Ridership has rebounded since the early days of the pandemic: the CTA now serves approximately 800,000 users per day. But the rebound in ridership has “brought to light new challenges,” Carter said.

Carter said CTA has been hit hard by a nationwide staffing shortage. To combat this, the agency is working “aggressively” to hire more train and bus operators, he said. A slew of CTA workers are being trained and will enter service soon, Carter said.

“The labor market has changed significantly during the pandemic, becoming increasingly competitive, even as short-term workers leave relatively new jobs for new opportunities. CTA has felt the effects of this, particularly within the ranks of our bus and train operators,” Carter said.

Credit: Colin Boyle/Block Club Chicago
CTA President Dorval R. Carter, Jr. attends a press conference on May 20, 2022.

Another issue affecting service quality is the unreliability of train and bus trackers, Carter said. CTA is updating its digital trackers on the train platforms and on the bus app to “provide clarity on scheduled versus real-time service,” according to the agency’s website.
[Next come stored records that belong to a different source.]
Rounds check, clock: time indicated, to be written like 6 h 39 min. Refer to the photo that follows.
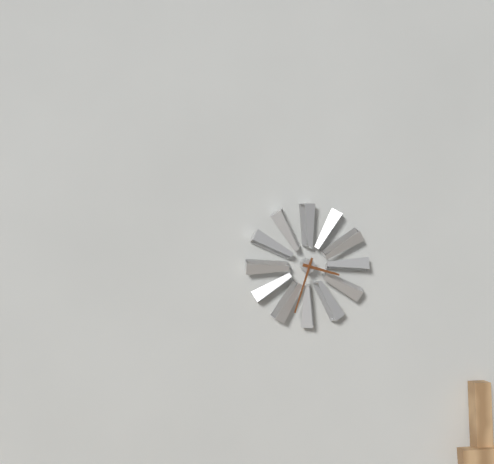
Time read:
3 h 33 min
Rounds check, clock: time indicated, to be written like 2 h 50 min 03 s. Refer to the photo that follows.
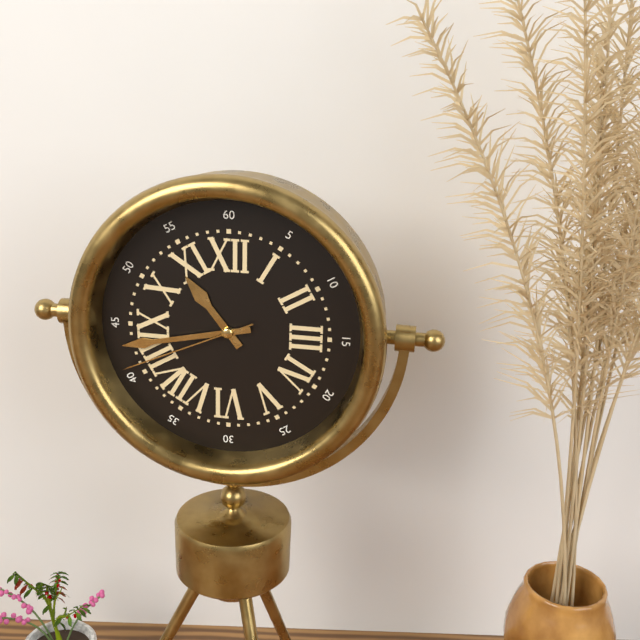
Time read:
10 h 43 min 41 s
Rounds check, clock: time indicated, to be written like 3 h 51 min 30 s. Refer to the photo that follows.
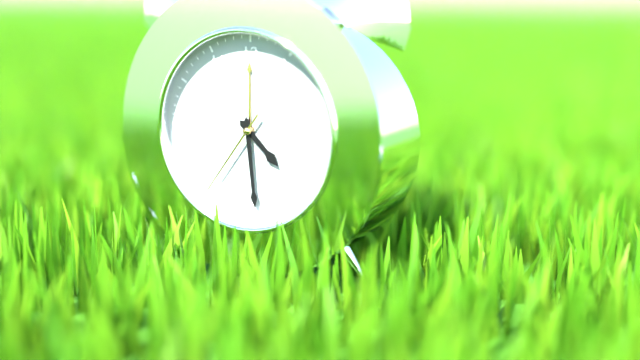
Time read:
4 h 29 min 36 s
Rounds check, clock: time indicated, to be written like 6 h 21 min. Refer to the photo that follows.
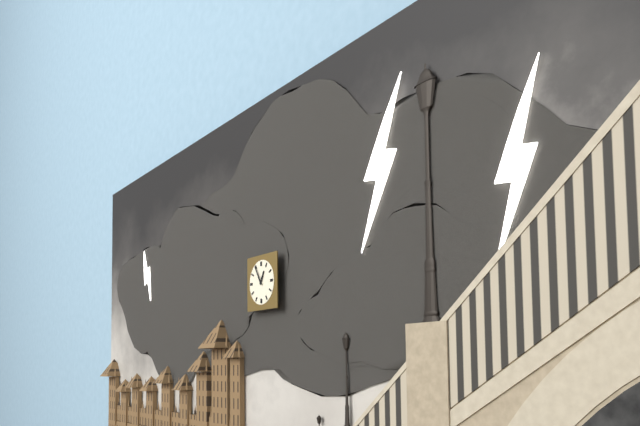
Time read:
12 h 55 min
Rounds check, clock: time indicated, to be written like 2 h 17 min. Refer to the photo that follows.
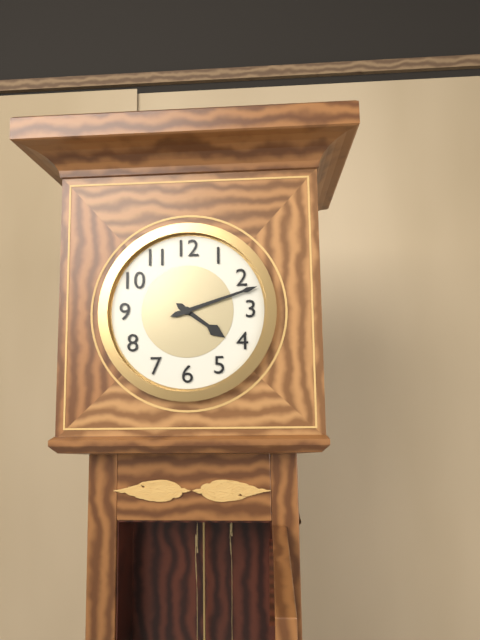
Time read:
4 h 12 min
“The trackers use a combination of real-time information and schedule information, and we’re exploring new and better ways to use the data – and present it visually – to make it more user-friendly and, more importantly, , more useful for runners,” Carter wrote in the Tribune.
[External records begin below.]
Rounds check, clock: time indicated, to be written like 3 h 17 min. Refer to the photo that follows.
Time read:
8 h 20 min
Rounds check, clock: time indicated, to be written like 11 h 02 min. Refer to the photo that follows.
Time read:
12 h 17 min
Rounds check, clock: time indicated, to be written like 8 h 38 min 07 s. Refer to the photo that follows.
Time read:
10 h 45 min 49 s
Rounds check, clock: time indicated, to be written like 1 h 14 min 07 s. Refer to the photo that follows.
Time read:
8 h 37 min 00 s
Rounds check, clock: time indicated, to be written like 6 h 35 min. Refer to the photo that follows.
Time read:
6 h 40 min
In making the fixes, CTA’s overall goal is to restore service to pre-pandemic levels and ensure Chicagoans can rely on the public transit system to get them where they need to go, a Carter said.

“I understand that… to meet our needs financially, our goodwill has to come back. Our traffic won’t come back if the service isn’t reliable and that’s something they can understand and depend on,” Carter said.

The CTA is rolling out a plan as townspeople – and elected officials – complain about poor service.

Credit: Colin Boyle/Block Club Chicago
A CTA Green Line train crosses 63rd Street in Woodlawn on March 3, 2022.

Aldus. Carlos Ramirez-Rosa (35th) – who represents parts of Logan Square, Hermosa, Avondale, Irving Park and Albany Park – presented a resolution last month to city council, calling for a hearing with the CTA to remedy a “deterioration in service.

The resolution received the support of 34 other aldermen.

“It has real-world impact,” Ramirez-Rosa previously said. “People are late for work, people are late for appointments, people can no longer believe that this vital public service is going to get them where they need to be on time.”

A group of neighbors were so fed up with being “ghosted” by the CTA that they created their own tracking device, the Commuters Take Action group.

Ravenswood resident Micah Fiedler’s frustrations with the CTA came to a head earlier this summer as he waited for the No. 50 bus on Foster and Damen Avenues, heading south toward the Triangle Ranch, Fiedler said. .

The Ventra app told Fiedler the bus was two minutes away, but when he looked down the street, he saw the bus idling with a driver inside, he said.

“He just stays there for 15 minutes. … What I learn from the operator is that the bus is technically active, but since the operator has reached his limit of working hours, he needs someone else to replace him, and nobody showed up yet,” Fiedler said.

Fiedler and other neighbors logged on Instagram about their frustrations with the unreliable service of the CTA formed Commuters Take Action to document bus and train delays, he said.

“One of the biggest issues with CTA that we’ve seen is that it doesn’t necessarily respond well to its customers. They don’t make their full data publicly available,” Fiedler said.

Credit: Colin Boyle/Block Club Chicago
Passengers wait for a Montrose CTA bus in Irving Park on April 4, 2022.

The group displayed stickers with a QR code and an image of a ghost nicknamed “Repot” around CTA stops this summer, encouraging commuters to report service delays for trains and buses.

Since May, the neighbour-led group has recorded 44 train delays and 86 bus delays. A Blue Line commuter said he waited over 22 minutes for a train earlier this month.

“The trains arrive at random times. Very different times each day, especially many ghost trains. I take the blue line (Chicago to Clark/Lake) 5 nights a week. Unable to predict arrival times. The Ventra app doesn’t help much because of all the ghost trains,” the commuter wrote.